County-level 10-year unemployment rate and mental health and primary care clinician supply obtained from the Health Resources and Services Administration Area Health Resources Files.

Main Outcomes and Measure

Rates of NAS, excluding iatrogenic withdrawal, obtained from state inpatient databases.


The sample included observations from 580 counties over 7 years (1803 county-years from metropolitan counties, 1268 county-years from rural counties adjacent to metropolitan counties, and 927 county-years from rural remote counties). During the study period, there were 6,302,497 births and 47,224 diagnoses of NAS. The median rate of NAS was 7.1 per 1000 hospital births (interquartile range [IQR], 2.2-15.8), the 10-year unemployment rate was 7.6% (IQR, 6.4%-9.0%), and 83.9% of county-years were partial or complete mental health shortage areas. In the adjusted analyses, mental health shortage areas had higher NAS rates (unadjusted rate in shortage areas of 14.0 per 1000 births vs unadjusted rate in nonshortage areas of 10.6 per 1000 births; adjusted incidence rate ratio [IRR], 1.17 [95% CI, 1.07-1.27]), occurring primarily in metropolitan counties (adjusted IRR, 1.28 [95% CI, 1.16-1.40]; P = .02 for test of equivalence between metropolitan counties and rural counties adjacent to metropolitan counties).

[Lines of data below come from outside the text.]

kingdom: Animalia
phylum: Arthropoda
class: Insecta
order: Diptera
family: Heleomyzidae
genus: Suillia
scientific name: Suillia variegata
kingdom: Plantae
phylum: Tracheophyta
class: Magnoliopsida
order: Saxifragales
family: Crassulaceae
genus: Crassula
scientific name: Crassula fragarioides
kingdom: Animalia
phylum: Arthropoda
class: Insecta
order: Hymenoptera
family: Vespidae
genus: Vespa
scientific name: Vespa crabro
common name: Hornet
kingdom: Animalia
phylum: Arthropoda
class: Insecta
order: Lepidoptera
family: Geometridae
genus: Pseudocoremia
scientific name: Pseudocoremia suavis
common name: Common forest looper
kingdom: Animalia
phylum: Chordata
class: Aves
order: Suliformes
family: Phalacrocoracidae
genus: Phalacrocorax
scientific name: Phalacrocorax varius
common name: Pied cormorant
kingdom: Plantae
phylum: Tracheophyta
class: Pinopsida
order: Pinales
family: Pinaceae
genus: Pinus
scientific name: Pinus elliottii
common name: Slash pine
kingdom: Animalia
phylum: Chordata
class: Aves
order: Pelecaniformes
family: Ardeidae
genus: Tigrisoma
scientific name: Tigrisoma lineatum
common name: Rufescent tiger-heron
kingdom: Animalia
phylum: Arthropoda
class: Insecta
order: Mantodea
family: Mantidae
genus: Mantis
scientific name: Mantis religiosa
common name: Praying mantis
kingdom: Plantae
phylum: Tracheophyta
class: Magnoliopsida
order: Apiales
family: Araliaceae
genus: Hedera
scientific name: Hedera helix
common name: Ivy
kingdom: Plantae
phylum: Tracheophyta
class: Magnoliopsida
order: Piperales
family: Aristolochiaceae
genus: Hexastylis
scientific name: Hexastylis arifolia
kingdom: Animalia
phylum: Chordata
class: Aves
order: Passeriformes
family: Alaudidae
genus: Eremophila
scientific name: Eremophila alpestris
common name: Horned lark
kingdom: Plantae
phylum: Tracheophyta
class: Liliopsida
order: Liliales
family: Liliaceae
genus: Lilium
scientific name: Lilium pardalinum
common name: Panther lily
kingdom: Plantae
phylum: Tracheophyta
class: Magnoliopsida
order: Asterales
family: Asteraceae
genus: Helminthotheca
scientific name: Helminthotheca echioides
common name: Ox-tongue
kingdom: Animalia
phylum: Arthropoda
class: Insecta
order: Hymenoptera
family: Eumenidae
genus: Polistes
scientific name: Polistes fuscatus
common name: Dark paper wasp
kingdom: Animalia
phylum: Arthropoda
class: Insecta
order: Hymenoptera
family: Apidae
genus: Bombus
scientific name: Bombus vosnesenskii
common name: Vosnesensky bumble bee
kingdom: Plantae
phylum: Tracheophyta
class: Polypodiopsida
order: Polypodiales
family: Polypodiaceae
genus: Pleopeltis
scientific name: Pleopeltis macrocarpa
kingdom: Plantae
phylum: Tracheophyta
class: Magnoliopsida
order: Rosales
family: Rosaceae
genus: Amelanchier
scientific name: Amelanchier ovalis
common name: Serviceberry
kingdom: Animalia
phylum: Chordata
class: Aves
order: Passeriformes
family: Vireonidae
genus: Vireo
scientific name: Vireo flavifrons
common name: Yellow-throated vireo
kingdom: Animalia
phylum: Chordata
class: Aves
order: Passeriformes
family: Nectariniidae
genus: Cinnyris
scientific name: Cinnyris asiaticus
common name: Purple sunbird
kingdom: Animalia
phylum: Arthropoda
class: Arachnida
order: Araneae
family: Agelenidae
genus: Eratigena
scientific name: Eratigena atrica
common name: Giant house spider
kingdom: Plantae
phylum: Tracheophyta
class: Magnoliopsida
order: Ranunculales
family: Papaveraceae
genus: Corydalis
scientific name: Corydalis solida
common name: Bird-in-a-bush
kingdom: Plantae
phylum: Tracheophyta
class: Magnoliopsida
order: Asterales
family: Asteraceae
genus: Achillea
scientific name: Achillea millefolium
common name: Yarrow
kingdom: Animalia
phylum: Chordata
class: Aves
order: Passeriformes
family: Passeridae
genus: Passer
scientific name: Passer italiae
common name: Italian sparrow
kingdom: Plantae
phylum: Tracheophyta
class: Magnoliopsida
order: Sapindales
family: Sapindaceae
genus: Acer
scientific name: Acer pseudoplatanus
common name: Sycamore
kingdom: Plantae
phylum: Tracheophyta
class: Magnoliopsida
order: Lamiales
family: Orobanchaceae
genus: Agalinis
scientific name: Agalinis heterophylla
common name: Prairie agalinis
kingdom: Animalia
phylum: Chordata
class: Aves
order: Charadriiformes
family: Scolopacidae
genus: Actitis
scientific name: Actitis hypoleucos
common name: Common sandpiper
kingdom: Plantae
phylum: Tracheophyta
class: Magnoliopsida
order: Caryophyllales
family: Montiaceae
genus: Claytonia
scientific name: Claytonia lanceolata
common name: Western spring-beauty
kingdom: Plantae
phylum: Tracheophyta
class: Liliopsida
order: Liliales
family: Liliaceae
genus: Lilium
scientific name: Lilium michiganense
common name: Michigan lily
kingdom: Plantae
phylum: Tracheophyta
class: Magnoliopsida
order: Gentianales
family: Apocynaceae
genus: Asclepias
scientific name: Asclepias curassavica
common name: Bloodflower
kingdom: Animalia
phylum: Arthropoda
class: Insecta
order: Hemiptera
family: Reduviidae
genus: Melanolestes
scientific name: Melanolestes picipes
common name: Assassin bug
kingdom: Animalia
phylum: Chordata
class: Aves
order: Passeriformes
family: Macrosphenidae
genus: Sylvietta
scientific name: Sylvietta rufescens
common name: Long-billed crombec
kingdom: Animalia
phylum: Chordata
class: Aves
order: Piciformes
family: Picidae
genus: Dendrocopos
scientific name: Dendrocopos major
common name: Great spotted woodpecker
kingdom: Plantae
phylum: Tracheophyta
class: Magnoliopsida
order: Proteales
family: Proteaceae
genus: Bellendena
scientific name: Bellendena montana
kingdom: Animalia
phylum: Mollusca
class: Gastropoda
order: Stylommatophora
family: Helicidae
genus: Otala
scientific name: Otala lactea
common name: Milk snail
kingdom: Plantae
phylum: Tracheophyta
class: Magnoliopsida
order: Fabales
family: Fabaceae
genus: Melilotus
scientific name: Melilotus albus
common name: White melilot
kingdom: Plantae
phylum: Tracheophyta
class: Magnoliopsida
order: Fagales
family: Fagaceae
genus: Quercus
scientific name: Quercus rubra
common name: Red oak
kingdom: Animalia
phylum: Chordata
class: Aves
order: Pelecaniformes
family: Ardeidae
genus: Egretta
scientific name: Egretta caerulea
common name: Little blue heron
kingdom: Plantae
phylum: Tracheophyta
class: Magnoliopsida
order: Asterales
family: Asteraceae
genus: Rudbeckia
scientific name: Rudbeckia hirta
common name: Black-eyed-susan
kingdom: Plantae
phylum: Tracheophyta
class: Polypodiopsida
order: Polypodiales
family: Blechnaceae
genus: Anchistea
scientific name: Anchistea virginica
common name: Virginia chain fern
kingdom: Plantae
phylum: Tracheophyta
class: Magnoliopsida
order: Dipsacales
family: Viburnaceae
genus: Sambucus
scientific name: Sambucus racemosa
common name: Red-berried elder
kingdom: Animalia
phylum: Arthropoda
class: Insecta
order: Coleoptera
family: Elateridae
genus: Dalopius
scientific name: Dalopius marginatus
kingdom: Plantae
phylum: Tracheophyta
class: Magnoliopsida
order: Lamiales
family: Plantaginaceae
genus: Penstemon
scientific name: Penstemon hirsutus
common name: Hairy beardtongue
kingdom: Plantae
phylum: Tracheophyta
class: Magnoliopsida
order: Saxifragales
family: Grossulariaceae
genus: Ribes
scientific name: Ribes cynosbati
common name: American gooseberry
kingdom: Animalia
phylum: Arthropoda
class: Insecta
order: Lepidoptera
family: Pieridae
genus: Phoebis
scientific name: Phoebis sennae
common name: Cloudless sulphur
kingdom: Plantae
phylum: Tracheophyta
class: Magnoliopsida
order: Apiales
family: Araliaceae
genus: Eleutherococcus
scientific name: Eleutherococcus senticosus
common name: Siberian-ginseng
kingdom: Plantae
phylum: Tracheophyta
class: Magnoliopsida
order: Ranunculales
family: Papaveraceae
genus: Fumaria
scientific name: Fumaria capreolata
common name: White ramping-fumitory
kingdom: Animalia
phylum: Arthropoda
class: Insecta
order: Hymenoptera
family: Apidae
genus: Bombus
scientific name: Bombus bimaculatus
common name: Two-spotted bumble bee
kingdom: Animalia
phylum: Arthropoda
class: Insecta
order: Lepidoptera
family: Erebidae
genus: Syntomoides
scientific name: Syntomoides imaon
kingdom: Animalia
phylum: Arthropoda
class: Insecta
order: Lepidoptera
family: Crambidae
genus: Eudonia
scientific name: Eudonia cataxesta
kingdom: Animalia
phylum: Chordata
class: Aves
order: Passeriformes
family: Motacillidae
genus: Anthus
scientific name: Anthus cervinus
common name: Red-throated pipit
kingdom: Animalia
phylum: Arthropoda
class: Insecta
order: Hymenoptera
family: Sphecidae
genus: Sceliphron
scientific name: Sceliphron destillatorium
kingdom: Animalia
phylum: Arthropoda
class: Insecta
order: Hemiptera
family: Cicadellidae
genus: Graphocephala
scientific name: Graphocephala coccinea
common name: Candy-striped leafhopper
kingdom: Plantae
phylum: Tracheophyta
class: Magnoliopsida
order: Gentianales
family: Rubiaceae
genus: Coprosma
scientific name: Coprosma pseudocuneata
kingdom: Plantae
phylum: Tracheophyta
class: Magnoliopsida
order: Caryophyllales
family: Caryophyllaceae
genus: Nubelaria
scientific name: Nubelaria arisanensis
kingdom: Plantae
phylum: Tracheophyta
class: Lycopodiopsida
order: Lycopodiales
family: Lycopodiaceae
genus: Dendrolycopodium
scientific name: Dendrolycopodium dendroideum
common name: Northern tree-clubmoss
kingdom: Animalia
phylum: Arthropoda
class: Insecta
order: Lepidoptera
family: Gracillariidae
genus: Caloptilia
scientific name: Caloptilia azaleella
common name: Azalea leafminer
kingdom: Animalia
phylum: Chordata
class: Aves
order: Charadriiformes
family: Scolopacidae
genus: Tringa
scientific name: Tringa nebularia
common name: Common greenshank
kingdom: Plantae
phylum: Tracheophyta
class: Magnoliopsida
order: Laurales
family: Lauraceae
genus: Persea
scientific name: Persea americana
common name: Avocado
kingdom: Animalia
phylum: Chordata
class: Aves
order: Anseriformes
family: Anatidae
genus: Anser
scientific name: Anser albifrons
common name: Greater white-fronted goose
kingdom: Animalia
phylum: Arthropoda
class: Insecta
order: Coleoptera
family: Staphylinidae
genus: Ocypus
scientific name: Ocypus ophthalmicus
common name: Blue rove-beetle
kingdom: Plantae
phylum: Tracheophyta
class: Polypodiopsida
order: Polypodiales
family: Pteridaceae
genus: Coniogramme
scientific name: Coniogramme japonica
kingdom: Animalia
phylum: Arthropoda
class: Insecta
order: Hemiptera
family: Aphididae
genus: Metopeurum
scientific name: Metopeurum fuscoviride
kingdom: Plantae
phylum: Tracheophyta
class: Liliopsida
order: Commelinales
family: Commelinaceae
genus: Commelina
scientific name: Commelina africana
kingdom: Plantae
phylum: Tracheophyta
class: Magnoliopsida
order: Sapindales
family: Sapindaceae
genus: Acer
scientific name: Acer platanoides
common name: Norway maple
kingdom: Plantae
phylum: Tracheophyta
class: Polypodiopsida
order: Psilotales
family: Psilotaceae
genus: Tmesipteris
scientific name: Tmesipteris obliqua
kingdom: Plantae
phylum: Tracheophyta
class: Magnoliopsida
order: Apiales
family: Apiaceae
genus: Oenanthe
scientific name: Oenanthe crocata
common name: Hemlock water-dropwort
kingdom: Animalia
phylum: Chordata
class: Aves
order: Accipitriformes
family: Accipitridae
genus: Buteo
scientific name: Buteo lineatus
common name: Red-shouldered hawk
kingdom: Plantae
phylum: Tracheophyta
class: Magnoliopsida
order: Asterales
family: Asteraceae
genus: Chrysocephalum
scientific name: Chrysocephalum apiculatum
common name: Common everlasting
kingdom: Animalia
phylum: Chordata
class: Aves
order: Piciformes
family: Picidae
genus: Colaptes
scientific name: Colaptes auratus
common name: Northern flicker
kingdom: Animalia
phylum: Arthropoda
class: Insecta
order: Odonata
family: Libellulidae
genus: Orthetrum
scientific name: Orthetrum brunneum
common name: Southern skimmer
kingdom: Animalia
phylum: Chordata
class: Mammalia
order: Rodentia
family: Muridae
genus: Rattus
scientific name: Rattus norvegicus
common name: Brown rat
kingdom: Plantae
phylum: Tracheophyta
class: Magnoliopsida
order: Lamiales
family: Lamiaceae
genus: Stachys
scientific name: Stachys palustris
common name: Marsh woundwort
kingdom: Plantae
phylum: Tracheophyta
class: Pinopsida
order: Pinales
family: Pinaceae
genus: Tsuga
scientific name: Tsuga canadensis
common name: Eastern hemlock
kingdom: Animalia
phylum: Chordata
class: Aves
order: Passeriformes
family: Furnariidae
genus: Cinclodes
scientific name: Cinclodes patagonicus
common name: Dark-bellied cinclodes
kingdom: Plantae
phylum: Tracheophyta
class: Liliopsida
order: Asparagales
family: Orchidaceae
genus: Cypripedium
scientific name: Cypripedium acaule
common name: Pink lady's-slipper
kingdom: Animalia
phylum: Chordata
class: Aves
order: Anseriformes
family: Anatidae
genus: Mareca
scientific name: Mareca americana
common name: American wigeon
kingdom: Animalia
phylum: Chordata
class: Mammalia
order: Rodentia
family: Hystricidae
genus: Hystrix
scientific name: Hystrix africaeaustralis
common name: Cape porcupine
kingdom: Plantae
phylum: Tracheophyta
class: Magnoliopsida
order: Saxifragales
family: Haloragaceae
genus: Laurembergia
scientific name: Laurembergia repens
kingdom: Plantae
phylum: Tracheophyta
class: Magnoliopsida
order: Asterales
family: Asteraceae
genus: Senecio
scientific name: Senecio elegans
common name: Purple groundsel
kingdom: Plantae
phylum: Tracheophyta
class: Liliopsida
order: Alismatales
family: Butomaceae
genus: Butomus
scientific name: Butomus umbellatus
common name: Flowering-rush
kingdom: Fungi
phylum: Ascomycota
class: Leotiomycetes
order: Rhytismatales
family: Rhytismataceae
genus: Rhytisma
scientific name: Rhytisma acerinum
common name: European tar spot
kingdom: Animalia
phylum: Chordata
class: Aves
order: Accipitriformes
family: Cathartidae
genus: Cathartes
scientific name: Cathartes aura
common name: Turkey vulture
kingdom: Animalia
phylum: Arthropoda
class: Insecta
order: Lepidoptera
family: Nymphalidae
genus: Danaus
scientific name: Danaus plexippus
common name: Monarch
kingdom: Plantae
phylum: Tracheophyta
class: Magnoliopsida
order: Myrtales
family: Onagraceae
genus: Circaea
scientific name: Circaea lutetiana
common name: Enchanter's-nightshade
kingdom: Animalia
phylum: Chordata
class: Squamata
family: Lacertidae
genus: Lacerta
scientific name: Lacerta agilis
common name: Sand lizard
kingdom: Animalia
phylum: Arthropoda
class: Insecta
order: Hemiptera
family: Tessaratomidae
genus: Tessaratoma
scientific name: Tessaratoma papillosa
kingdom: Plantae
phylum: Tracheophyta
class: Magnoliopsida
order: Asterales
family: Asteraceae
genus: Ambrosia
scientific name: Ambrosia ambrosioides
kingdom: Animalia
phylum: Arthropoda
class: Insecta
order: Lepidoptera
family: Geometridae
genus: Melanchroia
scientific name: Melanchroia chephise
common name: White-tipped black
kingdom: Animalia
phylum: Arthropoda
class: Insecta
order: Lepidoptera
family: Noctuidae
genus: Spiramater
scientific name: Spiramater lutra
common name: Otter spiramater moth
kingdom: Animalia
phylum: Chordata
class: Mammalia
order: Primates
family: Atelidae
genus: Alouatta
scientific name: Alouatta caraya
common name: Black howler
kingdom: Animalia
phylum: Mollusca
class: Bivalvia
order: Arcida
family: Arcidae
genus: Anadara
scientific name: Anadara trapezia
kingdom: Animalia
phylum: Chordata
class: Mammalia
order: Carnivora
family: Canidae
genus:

There was no significant association between primary care shortage areas and rates of NAS. The 10-year unemployment rate was associated with higher rates of NAS (unadjusted rate in highest unemployment quartile of 20.1 per 1000 births vs 7.8 per 1000 births in lowest unemployment quartile; adjusted IRR, 1.11 [95% CI, 1.00-1.23]) occurring primarily in rural remote counties (adjusted IRR, 1.34 [95% CI, 1.05-1.70]; P = .04 for test of equivalence between metropolitan counties and rural remote counties).

Conclusions and Relevance

In this ecological analysis of counties in 8 US states, there was a significant association among higher long-term unemployment, higher mental health clinician shortage areas, and higher county-level rates of neonatal abstinence syndrome.

Key Findings

  • The rate of babies born with NAS varied across the 580 counties examined, but rates were often highest in the most rural counties.
  • Counties with the highest unemployment rates, especially rural counties, had NAS rates over 2.5 times greater than counties with the lowest unemployment rates.
  • Counties with shortages of mental health workers also had significantly more NAS cases.


Implications for Policy

  • The opioid crisis is not just a health problem: it is affected by a community’s economic conditions. Approaches will vary by community, but a revitalized economy and social safety net may have important benefits for a community’s health.
  • We face an uphill battle addressing the opioid crisis until we are providing better access to effective mental health care. Clinician training programs targeting communities in shortage areas, telehealth, loan forgiveness programs, and integrated collaborative care models that enhance both access and quality all have the potential to increase access to effective mental health care.

Support for Decisionmaking

  • An interactive tool based on study findings can help decisionmakers explore how changing a county’s economic conditions or the supply of mental health providers could affect the county’s NAS rate.